Neue Wache Memorial to the victims of tyranny. The sculpture “Mother with her dead son,” in a shaft of light from the circular opening in the dome above, stands inside a former guardhouse that now serves as a war memorial. The contrast between walking down the busy main street with the usual noise of life and crowds, to stepping inside here where you could here a pin drop, was very affecting.

Käthe Kollwitz's heart-rending sculpture
Käthe Kollwitz’s heart-rending sculpture

Gleis 17. Berlin-Grunewald station today is a normal, everyday, suburban train station. But from 1941 to 1945, train after train left here packed full with people bound for concentration camps from which they would never return. Platform 17, no longer used, is a memorial to those who left from here, with dates, numbers of people, and destinations engraved along the length of the track. It is profoundly moving.

The hauntingly beautiful Platform 17
The hauntingly beautiful Platform 17
Just one date and one group of the 50,000 people deported from here
2/3/43 – 1758 Jews to Auschwitz – just one group on one date, out of so many
What did I learn from Berlin?
Leftover fabric stars in the Jewish museum
Leftover fabric stars in the Jewish museum

I think it is easy to grow up in a country that was on the “winning” side of the World Wars and simplistically imagine that we are so very different from “them,” or that it couldn’t happen here. Berlin reminded me of our common humanity, and particularly the challenges the church faces to respond to our all too common inhumanity.

The Berlin Cathedral
The Berlin Cathedral

Berliners have done a remarkable job of acknowledging their past history, including its mistakes and trials. I think we can all, whether as individuals or as nations, learn from that. It is a powerful thing to simply say sorry. No excuses, no justifications, no mitigations. Moving forward and embracing forgiveness are predicated on this. I love that the rebuilt dome of the Reichstag is made of glass, to symbolise openness and transparency.

The Reichstag
The Reichstag

I also appreciated the acknowledgement that some things don’t deserve remembrance. The site of Hitler’s bunker is an unadorned patch of car park and grass. Nothing to see there, and I think that too is a powerful message to send.
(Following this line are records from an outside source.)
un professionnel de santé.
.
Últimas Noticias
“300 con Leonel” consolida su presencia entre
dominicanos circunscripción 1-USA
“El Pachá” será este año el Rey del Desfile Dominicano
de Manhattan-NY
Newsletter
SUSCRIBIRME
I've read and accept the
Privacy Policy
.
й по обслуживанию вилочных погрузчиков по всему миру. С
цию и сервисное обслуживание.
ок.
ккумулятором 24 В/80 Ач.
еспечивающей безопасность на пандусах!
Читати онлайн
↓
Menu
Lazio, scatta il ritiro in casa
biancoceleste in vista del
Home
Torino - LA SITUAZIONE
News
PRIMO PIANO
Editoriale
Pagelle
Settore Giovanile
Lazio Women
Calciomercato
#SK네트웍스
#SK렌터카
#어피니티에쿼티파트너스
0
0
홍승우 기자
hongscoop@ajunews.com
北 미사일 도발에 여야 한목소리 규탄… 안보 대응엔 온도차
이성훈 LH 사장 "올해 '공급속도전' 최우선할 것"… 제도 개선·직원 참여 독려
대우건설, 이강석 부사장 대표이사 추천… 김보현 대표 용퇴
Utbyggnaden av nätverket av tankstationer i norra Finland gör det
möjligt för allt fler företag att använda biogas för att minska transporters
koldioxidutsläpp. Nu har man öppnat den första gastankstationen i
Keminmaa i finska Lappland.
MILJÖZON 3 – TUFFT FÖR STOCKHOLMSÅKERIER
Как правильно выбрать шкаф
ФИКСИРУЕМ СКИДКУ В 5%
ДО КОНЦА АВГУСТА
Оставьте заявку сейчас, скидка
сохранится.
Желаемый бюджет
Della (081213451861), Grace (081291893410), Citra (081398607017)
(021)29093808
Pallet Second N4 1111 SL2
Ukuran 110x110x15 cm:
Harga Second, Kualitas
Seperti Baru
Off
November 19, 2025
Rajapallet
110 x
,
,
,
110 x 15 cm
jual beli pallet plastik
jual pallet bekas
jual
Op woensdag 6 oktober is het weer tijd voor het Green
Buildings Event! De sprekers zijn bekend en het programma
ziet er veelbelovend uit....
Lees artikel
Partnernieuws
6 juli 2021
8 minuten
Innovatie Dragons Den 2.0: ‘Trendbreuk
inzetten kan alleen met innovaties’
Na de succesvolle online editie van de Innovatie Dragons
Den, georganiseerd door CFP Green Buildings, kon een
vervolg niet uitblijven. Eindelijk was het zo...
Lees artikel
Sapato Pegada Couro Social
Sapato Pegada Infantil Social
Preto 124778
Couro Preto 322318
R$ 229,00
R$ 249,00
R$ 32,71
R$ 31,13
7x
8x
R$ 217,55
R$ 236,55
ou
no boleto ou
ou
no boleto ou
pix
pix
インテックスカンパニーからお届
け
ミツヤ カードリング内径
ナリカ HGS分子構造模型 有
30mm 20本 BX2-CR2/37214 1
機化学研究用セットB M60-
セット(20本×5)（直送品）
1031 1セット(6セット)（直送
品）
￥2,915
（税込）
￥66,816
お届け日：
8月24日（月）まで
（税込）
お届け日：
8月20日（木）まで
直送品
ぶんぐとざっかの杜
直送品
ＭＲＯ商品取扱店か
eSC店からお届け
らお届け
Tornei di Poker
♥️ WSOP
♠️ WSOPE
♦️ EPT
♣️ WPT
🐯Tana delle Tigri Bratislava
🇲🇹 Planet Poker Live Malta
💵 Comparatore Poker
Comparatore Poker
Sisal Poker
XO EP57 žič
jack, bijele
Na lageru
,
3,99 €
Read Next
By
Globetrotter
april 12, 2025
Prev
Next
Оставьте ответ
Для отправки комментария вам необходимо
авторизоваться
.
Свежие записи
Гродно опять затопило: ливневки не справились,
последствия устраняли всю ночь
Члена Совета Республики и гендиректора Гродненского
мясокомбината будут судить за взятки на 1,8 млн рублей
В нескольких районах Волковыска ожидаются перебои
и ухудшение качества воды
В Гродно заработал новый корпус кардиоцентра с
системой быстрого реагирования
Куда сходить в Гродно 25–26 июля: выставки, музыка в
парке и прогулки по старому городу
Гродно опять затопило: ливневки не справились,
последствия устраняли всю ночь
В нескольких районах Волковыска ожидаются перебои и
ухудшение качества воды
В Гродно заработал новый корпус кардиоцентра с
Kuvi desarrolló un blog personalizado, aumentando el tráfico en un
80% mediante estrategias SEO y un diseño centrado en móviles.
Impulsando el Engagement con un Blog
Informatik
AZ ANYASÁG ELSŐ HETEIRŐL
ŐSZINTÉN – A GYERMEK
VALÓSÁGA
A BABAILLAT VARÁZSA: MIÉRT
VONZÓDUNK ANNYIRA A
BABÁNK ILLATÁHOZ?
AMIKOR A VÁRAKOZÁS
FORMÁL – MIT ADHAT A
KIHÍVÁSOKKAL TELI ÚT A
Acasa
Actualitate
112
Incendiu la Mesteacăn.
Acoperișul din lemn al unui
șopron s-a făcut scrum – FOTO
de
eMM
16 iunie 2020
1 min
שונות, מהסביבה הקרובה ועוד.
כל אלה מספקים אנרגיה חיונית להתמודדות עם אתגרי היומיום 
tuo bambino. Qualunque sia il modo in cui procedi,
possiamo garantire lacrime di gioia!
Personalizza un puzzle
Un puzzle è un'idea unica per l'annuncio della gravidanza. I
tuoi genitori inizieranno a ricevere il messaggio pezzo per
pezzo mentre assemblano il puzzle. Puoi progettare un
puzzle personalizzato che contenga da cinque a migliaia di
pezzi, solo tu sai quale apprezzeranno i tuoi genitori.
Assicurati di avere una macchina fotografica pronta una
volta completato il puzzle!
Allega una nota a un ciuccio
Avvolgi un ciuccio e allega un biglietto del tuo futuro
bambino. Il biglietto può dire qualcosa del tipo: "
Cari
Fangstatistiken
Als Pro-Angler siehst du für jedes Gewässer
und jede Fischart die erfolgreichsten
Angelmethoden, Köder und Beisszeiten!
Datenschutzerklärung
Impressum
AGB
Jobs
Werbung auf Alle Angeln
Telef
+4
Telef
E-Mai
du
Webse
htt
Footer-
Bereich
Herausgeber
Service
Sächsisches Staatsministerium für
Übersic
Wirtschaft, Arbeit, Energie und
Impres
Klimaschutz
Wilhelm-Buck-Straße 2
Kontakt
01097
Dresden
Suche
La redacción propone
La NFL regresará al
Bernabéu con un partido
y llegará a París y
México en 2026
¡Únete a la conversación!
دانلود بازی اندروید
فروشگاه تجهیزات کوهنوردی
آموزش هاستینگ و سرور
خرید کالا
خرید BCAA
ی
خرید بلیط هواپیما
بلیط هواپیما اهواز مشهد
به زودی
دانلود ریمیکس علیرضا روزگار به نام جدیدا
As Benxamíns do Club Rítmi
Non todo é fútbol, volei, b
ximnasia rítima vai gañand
The former site of Hitler's Bunker
The former site of Hitler’s Bunker

At the Holocaust Memorial I was struck by children playing, and even a couple kissing, in the shadows between the blocks. A great reminder that life goes on, that “joy comes in the morning,” and that acknowledging the past doesn’t mean self-flagellation for the future, but living to the full today.

A young boy playing at the holocaust Memorial
A young boy playing at the holocaust Memorial

And finally, in Berlin I saw and experienced hope. On Bernauer Straße since the 1890s stood a church building, ironically called the Church of Reconciliation. When the Berlin Wall was constructed in 1961, the church found its building stranded in the no-man’s land between the two parts of the city, inaccessible to everyone but the border guards, and it was eventually destroyed. After the Wall fell, the church wanted to find a way to both commemorate its past and look to its future. In 2000, the Chapel of Reconciliation was completed, just across the road from the Berlin Wall Memorial. It stands there today as an amazing symbol of perseverance and faithfulness. As the parish said in a 1985 speech when the old building was destroyed, “We can do something … we know that symbols have a silent power which can make the ‘impossible’ possible.”

The Reconciliation Chapel
The Reconciliation Chapel

2 thoughts on “Museums, Memorials and lessons from remembering … or Today would be a good day to be in Berlin

  1. How great is the DDR museum?! It’s sort of tucked in this nondescript spot and not as well known but it was easily my favourite in Berlin, maybe because it was so interactive. I love kinaesthetic learning!